`A Scandal’ – Children Issues Not On Agenda
Peter McDermott is the Managing Director of the Children’s Investment Fund Foundation (CIFF), one of the largest charities in the United Kingdom. He previously had worked at UNICEF for 21 years, serving as Chief of the HIV/AIDS section in the program division at UNICEF headquarters in New York, as well as holding positions in Africa and Europe. After the Pacific Health Summit in London last week, where he laid out an ambitious agenda for advancing efforts to prevent the transmission of HIV from mother to child and to treat HIV-positive children, John Donnelly interviewed McDermott about his expectations for the International AIDS Conference in Vienna, starting July 18.
McDermott said he will reply to any questions posed in the Comments section and that he welcomes any suggestions for CIFF’s work in these areas.
Q: What are your goals for the AIDS conference?
A: My mind goes back to the AIDS conference where Stephen Lewis was chairing a session with Bill Clinton and Bill Gates, and one of the themes was we would address and eliminate the transmission of HIV from mother to child. That was four years ago. There’s an element of, `We’ve been here before.’ But there’s never progress in the interim. We need to be very sober about what we are trying to do, a little less self-congratulatory, and a little more self-critical.
Q: So what’s realistic?
A: Going in to Vienna, CIFF is very pleased we have made progress globally on PMTCT (prevention of mother to child transmission of HIV) but we haven’t done enough with the resources spent to date. It’s not just about harnessing more resources but using them more effectively.

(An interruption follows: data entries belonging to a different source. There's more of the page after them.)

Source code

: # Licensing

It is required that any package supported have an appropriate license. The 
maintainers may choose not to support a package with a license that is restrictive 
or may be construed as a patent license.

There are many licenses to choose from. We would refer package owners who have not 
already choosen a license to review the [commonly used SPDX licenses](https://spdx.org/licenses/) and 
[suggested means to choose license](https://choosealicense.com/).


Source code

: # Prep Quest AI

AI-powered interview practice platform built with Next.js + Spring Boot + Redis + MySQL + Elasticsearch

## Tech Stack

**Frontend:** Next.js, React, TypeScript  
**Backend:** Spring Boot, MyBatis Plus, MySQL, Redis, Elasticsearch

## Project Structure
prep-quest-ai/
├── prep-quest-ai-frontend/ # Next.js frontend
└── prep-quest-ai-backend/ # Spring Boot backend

I see three challenges – a conceptual challenge, a challenge of delivery, and a challenge of measurement and impact.
Within the conceptual challenge, the vocabulary we have used – prevention of mother to child transmission — has been useful shorthand, but now it’s a burden. We medicalized the problem and made it a drug issue about single-dose nevirapine. There’s really been an underinvestment in other interventions, such as preventing infections and preventing unwanted pregnancies and also care and support and treatment of mothers and children. We need to get back to a more comprehensive agenda. We need to get into a more family-based care system.
There have been a significant number of delivery challenges for far too long. Even the distribution of single-dose nevirapine — in and of itself a sub-optimal regimen – we’ve found that mothers have not always taken what they are given. Unless we get more pregnant mothers into the entry of the PMTCT cascade, it doesn’t matter what regimen we make available because you need large numbers of women to be an effective delivery strategy. Then you need to follow up on them.
And the third point, we are measuring the wrong things. We shouldn’t be looking just at how many women are getting new drug regimens, but also have many are using them. We need to make sure people are surviving. One of biggest challenges is that we now have more than 250,000 children on ARVs, but in some countries we have no idea of how many are alive and well. There’s no point doing this unless we know there is long-term survival.
Q: So will there be a shift toward addressing these challenges in Vienna?
A: As in the previous AIDS conference, the absence of children on the main agenda is a scandal. There are no other words for it. Elaine Abrams from Columbia is on one plenary session on mother-to-child-transmission, and that is welcome, but the issue will not see much air time in Vienna. Pediatric AIDS agenda also is conspicuous by its absence. There’s a two-day pre-conference symposium on children, but not much else.
What we should be doing is put PMTCT and pediatric AIDS both under the pediatrics agenda and make the programs more closely aligned. So in a hospital, there should be one clinic for mothers and children, a one-stop shop. We need to look at this issue as family care rather than disease specific care.
Q: What’s important to your foundation at this conference?
A: We have four areas we’re looking at. The first is we still haven’t managed to get significant, sustained uptake of cotrimoxizole for children – it’s a very cheap antibiotic and the impact on mortality will be very dramatic. Two, the Clinton Foundation and UNITAD and others have done a lot in bringing down the cost of pediatric drugs, but the fixed-dose combination drugs to market really haven’t been brought to scale — we need to push it.
Third, the loss to follow-up issue – the issue of initiating a lot of children on treatment, but we don’t know what is happening to them. And four, we come up against a brick wall identifying exposed children; we don’t have a good point-of-care diagnostics tool to identified whether the children are infected – that is the unfinished agenda.